Dance until sunrise at the LED tree (designed with individually luminescent leaves that glimmered with a sort of dappled light and could be programmed to pulse and shift colors following the beat of a DJ).
Bike back to camp as the sun rises and fall asleep.
I mean, that’s a lot of my week packed into one day. I can’t possibly explain the full experience. I’m going to have to do that annoying thing and say you had to be there!
Also I realize that my little story makes it sound like I was drinking a lot every night. I actually only had about 3 servings of alcohol the whole time! Alcohol is not really my intoxicant of choice, clearly. I chose not to drink much mostly because I was concerned I wouldn’t be able to recover from how dehydrating alcohol is, and dehydration is something I struggle with even in normal life. Basically I was a water sipping queen, y’all.
I was planning on being snap-happy with my camera the whole time. Mostly because I was nervous. I wanted to have my camera to hide behind. And I wanted to have a “purpose,” a work-related reason to be there. I even submitted a proposal to Burning Man to get permission to bring a camera (totally pointless, by the way, seeing that there’s no way to control the images coming out of the event).
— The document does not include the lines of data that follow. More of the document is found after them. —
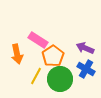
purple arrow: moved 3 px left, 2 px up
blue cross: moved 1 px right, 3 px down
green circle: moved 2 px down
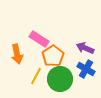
pink rectangle: moved 1 px right, 1 px up
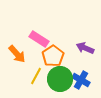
orange arrow: rotated 30 degrees counterclockwise
blue cross: moved 5 px left, 11 px down
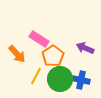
blue cross: rotated 18 degrees counterclockwise
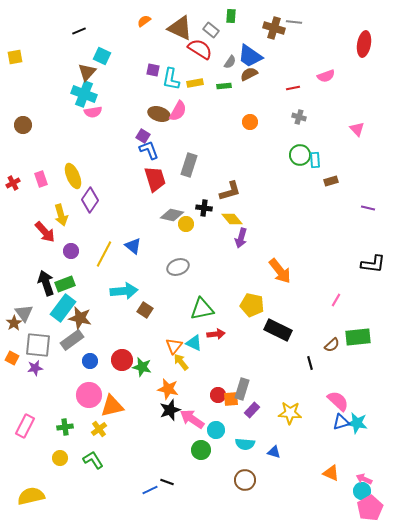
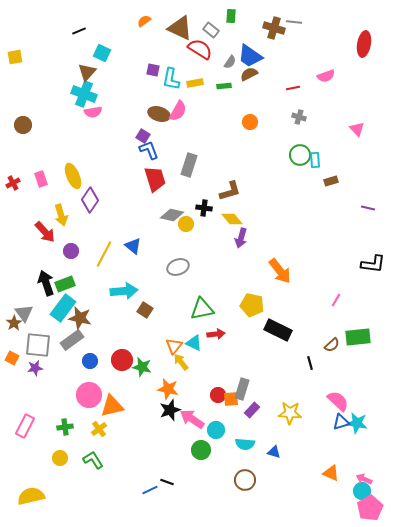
cyan square at (102, 56): moved 3 px up
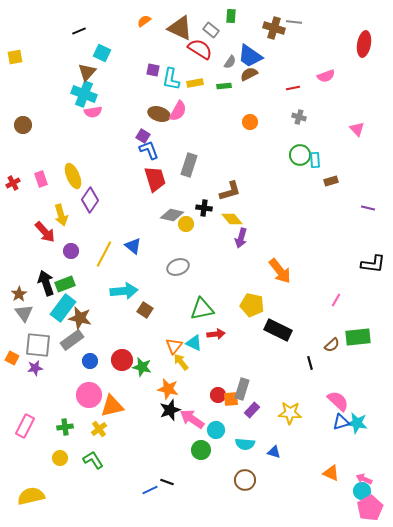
brown star at (14, 323): moved 5 px right, 29 px up
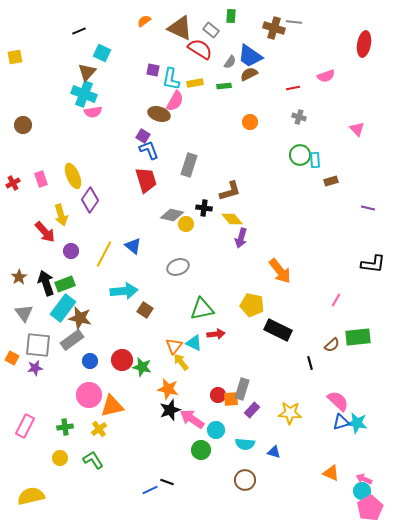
pink semicircle at (178, 111): moved 3 px left, 10 px up
red trapezoid at (155, 179): moved 9 px left, 1 px down
brown star at (19, 294): moved 17 px up
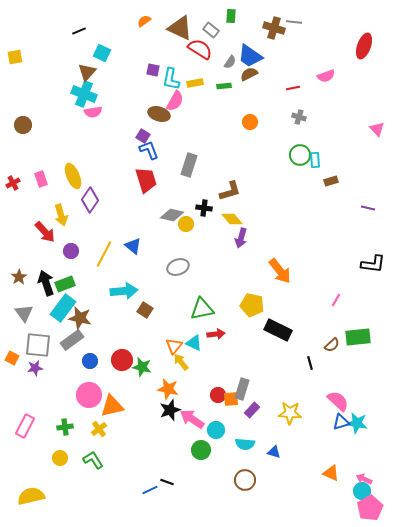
red ellipse at (364, 44): moved 2 px down; rotated 10 degrees clockwise
pink triangle at (357, 129): moved 20 px right
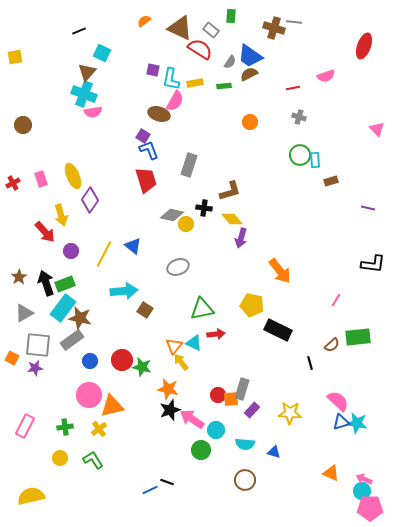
gray triangle at (24, 313): rotated 36 degrees clockwise
pink pentagon at (370, 508): rotated 30 degrees clockwise
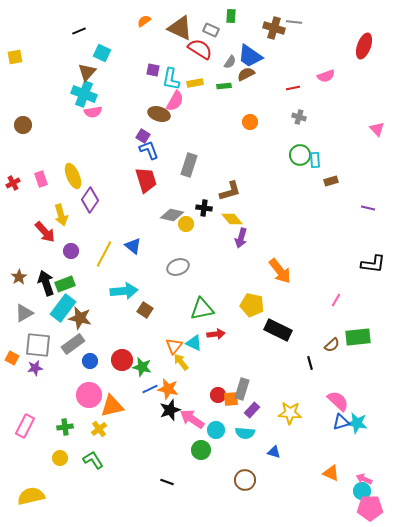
gray rectangle at (211, 30): rotated 14 degrees counterclockwise
brown semicircle at (249, 74): moved 3 px left
gray rectangle at (72, 340): moved 1 px right, 4 px down
cyan semicircle at (245, 444): moved 11 px up
blue line at (150, 490): moved 101 px up
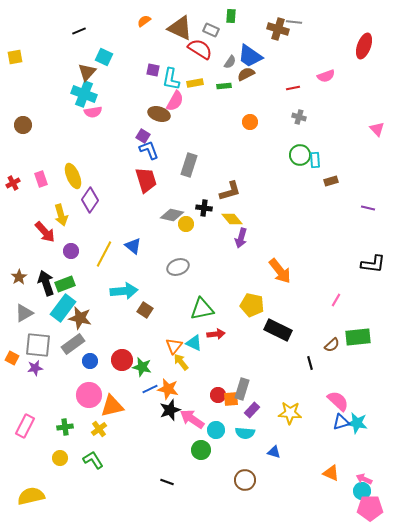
brown cross at (274, 28): moved 4 px right, 1 px down
cyan square at (102, 53): moved 2 px right, 4 px down
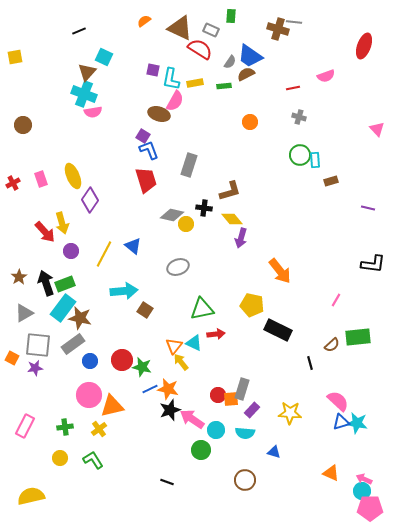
yellow arrow at (61, 215): moved 1 px right, 8 px down
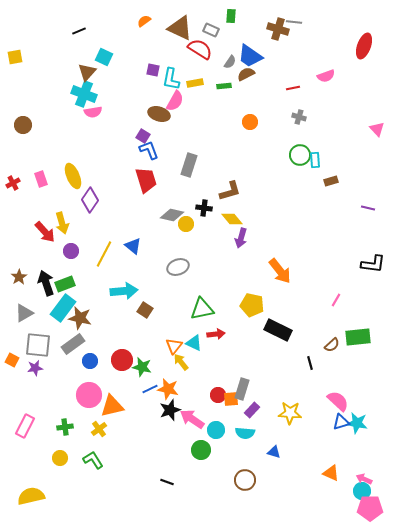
orange square at (12, 358): moved 2 px down
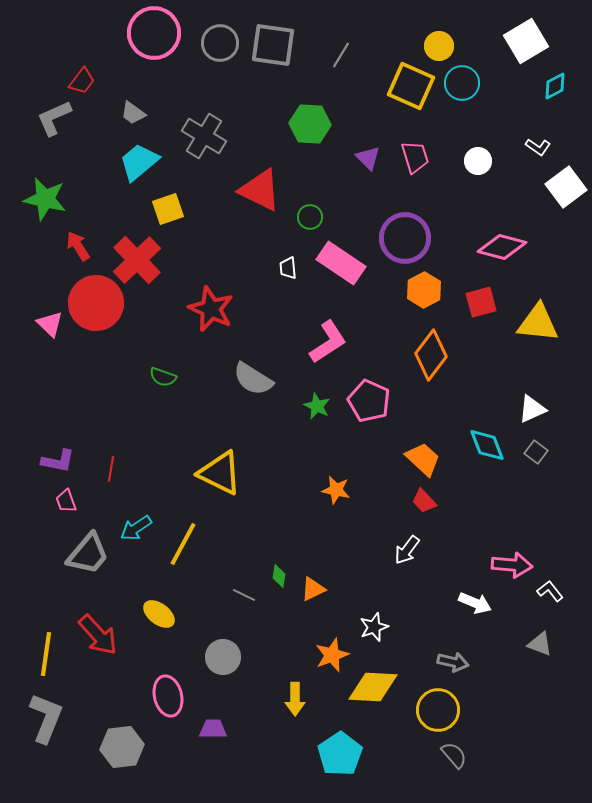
After just one day, I realized that I needed to be totally present and put the camera down.
In a way, that was a break through for me. I didn’t need to use my camera as a shield. And I certainly didn’t need a project to distract me from the experience.
There’s something rather invasive about taking photos at Burning Man, what with so many people barely clothed (or not clothed at all). And there’s a “culture of consent” that encourages asking to take photos of people. I love that! But I admit I am not extroverted enough to run around trying to take pictures of strangers for the sheer joy of chatting. I was already taking in a lot of stimulus, so I held back and mostly took photos of landscapes and my friends. It’s more my jam to observe in a journalistic style anyway.